Below are the entries; give again exactly the lines from the one mentioning "大陆这些馆长刚刚种下的小草觉" through the one mentioning "发表于 2025-10-9 13:55", inclusive.

**DATASET EXCERPTS:**
▬▬▬▬▬▬▬▬▬▬
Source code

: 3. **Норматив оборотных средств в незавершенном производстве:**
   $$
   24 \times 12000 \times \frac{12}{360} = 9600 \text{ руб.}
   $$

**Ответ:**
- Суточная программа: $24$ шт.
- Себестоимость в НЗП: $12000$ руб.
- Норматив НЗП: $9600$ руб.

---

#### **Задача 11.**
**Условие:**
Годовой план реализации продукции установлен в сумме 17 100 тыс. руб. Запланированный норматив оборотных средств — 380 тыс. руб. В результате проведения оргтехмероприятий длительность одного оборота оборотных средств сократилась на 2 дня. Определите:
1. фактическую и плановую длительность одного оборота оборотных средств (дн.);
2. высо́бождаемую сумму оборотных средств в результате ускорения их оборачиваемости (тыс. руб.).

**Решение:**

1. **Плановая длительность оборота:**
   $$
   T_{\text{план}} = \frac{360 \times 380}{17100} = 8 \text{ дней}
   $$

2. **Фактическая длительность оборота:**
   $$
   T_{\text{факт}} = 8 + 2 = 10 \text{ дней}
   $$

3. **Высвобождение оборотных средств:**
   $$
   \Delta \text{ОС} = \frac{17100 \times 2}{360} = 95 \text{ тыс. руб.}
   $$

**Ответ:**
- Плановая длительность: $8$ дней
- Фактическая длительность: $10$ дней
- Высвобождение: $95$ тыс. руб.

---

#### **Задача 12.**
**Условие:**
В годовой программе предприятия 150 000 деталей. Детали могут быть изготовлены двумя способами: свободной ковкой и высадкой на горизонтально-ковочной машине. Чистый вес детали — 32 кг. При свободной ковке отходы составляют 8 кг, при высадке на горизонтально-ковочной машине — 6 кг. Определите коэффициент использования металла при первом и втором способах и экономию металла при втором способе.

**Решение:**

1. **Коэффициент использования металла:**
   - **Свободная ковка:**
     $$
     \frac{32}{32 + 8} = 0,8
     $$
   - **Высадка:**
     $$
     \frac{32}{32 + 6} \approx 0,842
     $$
▬▬▬▬▬▬▬▬▬▬
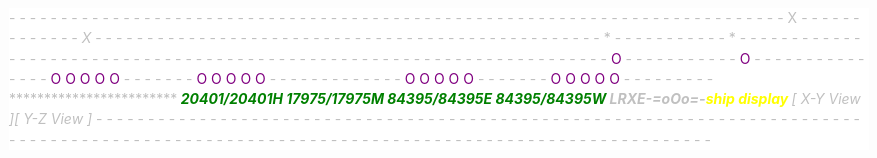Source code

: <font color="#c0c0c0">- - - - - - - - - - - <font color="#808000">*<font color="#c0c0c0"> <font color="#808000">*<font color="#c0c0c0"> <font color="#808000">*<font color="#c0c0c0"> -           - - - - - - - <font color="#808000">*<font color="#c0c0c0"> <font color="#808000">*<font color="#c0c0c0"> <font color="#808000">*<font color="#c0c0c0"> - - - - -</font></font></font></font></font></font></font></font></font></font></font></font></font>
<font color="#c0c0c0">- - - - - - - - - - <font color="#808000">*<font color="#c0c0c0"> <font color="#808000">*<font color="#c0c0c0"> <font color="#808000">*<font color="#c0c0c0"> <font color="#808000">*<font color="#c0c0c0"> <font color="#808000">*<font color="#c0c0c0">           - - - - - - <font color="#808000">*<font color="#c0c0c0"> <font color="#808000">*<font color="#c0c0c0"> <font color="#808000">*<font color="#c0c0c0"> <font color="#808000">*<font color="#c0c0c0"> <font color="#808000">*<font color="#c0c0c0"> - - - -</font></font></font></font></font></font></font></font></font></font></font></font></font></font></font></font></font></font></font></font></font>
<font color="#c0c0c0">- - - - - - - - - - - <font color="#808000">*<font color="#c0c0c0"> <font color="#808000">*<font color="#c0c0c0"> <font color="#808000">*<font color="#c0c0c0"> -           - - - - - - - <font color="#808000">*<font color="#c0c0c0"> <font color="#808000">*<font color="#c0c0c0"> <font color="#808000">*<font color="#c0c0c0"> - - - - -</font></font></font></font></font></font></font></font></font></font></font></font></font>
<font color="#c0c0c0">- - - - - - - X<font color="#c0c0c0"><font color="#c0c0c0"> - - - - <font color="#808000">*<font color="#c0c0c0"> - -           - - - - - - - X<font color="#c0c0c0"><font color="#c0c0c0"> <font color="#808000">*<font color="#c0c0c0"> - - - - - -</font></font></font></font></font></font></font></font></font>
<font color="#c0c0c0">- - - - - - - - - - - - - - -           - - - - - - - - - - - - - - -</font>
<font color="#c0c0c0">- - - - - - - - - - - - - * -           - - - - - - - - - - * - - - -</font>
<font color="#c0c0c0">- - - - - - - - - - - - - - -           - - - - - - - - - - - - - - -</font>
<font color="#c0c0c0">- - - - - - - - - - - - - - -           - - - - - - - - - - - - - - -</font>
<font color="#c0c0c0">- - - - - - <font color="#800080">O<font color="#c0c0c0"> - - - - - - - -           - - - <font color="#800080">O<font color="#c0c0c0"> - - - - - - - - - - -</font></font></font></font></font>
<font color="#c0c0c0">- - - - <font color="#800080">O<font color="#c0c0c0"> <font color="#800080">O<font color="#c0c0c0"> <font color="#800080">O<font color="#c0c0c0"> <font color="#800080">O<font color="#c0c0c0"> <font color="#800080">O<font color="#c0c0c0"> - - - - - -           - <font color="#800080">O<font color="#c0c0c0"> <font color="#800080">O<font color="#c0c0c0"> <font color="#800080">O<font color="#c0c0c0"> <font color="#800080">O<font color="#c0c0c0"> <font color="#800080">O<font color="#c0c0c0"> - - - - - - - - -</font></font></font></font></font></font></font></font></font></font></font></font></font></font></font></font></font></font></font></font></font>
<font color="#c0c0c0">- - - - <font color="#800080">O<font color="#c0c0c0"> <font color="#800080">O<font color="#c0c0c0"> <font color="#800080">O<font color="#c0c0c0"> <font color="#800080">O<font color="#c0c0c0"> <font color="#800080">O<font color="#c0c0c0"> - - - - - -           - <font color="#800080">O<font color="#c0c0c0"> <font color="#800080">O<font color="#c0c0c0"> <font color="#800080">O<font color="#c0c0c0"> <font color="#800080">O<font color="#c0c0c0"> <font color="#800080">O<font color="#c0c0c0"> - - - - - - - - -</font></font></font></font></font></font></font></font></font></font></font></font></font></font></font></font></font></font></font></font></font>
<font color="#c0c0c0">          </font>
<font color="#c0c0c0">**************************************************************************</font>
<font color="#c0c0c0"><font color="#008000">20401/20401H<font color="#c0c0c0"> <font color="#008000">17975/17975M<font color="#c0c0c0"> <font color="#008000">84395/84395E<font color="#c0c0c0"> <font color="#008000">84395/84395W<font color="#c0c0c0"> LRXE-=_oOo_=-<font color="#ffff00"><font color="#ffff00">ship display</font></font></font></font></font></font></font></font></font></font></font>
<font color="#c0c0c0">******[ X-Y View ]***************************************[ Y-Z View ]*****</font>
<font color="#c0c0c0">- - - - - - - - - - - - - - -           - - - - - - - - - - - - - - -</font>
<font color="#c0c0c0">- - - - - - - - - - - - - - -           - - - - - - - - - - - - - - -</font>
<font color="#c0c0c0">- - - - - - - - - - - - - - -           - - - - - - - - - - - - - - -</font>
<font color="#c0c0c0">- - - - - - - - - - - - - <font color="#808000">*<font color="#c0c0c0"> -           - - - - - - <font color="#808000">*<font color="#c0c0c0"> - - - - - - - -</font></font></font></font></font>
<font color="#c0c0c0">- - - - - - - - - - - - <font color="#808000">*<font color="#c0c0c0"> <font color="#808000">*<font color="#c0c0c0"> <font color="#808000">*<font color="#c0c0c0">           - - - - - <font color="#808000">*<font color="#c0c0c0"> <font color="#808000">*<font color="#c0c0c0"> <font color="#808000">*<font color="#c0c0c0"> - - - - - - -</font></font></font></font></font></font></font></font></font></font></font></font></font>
▬▬▬▬▬▬▬▬▬▬
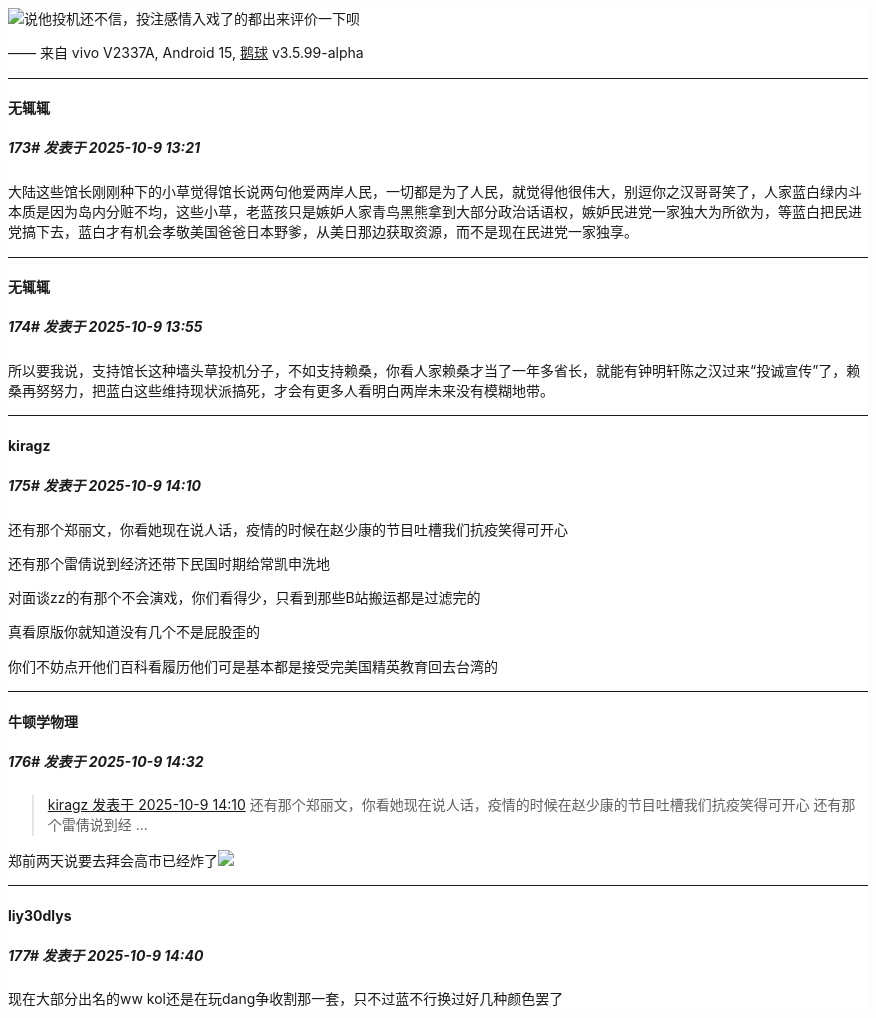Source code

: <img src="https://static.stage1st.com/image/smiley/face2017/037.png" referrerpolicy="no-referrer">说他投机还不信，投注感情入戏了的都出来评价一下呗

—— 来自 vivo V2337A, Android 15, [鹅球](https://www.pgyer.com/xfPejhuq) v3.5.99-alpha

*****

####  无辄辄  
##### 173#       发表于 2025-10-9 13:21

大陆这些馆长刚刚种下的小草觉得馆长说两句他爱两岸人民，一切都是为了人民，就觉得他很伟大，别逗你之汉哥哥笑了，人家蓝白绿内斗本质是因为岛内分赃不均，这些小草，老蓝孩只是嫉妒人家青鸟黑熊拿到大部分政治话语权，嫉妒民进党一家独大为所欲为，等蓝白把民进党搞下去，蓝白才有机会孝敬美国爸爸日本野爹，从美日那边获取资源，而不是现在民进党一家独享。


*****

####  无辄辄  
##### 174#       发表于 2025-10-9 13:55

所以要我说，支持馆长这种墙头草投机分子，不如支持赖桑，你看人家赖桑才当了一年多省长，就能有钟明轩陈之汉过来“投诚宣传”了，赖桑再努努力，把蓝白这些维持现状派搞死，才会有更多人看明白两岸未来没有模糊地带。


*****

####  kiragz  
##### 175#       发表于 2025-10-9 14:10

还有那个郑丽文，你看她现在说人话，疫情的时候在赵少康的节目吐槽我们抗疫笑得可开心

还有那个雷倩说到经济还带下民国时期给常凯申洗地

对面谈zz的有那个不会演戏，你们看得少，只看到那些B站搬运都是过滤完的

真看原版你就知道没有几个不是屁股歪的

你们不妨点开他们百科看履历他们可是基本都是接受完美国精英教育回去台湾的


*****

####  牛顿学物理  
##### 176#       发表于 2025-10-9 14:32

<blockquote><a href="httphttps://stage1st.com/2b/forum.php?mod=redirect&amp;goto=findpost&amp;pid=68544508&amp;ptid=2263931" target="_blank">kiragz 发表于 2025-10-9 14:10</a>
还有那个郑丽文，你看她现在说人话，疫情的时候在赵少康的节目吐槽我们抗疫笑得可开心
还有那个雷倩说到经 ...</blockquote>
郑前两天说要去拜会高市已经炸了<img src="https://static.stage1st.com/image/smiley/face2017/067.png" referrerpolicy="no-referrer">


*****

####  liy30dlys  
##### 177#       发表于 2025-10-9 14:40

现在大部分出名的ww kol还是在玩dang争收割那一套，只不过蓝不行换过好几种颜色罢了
▬▬▬▬▬▬▬▬▬▬
**RESPONSE AREA:**
大陆这些馆长刚刚种下的小草觉得馆长说两句他爱两岸人民，一切都是为了人民，就觉得他很伟大，别逗你之汉哥哥笑了，人家蓝白绿内斗本质是因为岛内分赃不均，这些小草，老蓝孩只是嫉妒人家青鸟黑熊拿到大部分政治话语权，嫉妒民进党一家独大为所欲为，等蓝白把民进党搞下去，蓝白才有机会孝敬美国爸爸日本野爹，从美日那边获取资源，而不是现在民进党一家独享。


*****

####  无辄辄  
##### 174#       发表于 2025-10-9 13:55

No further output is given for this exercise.